### Task prompt
Omit every picture and write out the rest of the records exactly.

### Task material
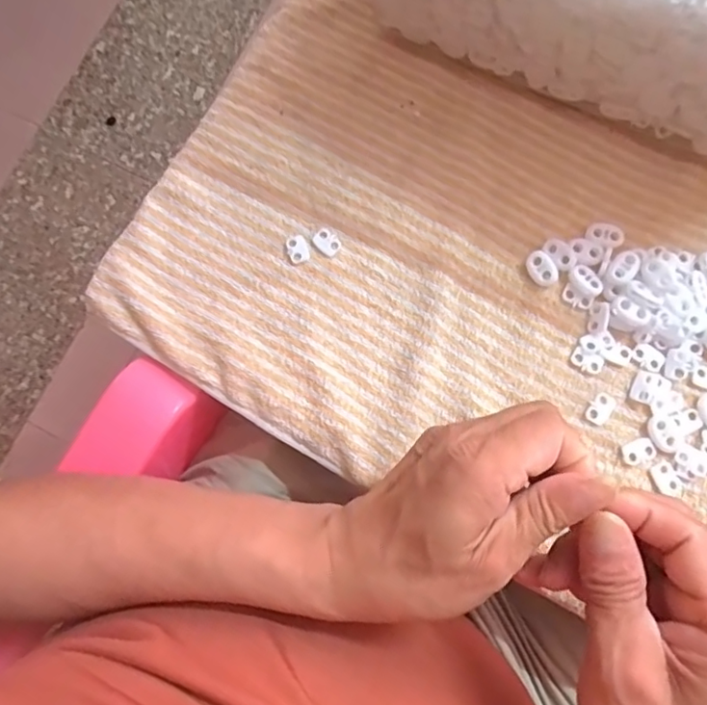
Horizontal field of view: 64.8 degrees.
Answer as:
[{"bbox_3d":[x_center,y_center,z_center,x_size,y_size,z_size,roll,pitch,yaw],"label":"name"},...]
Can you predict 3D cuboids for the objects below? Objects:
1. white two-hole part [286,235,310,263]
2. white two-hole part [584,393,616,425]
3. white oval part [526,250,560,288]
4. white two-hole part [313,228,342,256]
[{"bbox_3d":[-0.035,-0.066,0.352,0.014,0.004,0.019,-19,80,0],"label":"white two-hole part"},{"bbox_3d":[0.145,0.033,0.325,0.013,0.004,0.019,39,85,8],"label":"white two-hole part"},{"bbox_3d":[0.115,-0.050,0.339,0.015,0.004,0.023,-36,85,18],"label":"white oval part"},{"bbox_3d":[-0.017,-0.070,0.352,0.018,0.004,0.013,42,85,8],"label":"white two-hole part"}]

### Task output
Horizontal field of view: 64.8 degrees.
Answer as:
[{"bbox_3d":[x_center,y_center,z_center,x_size,y_size,z_size,roll,pitch,yaw],"label":"name"},...]
Can you predict 3D cuboids for the objects below? Objects:
1. white two-hole part [286,235,310,263]
2. white two-hole part [584,393,616,425]
3. white oval part [526,250,560,288]
4. white two-hole part [313,228,342,256]
[{"bbox_3d":[-0.035,-0.066,0.352,0.014,0.004,0.019,-19,80,0],"label":"white two-hole part"},{"bbox_3d":[0.145,0.033,0.325,0.013,0.004,0.019,39,85,8],"label":"white two-hole part"},{"bbox_3d":[0.115,-0.050,0.339,0.015,0.004,0.023,-36,85,18],"label":"white oval part"},{"bbox_3d":[-0.017,-0.070,0.352,0.018,0.004,0.013,42,85,8],"label":"white two-hole part"}]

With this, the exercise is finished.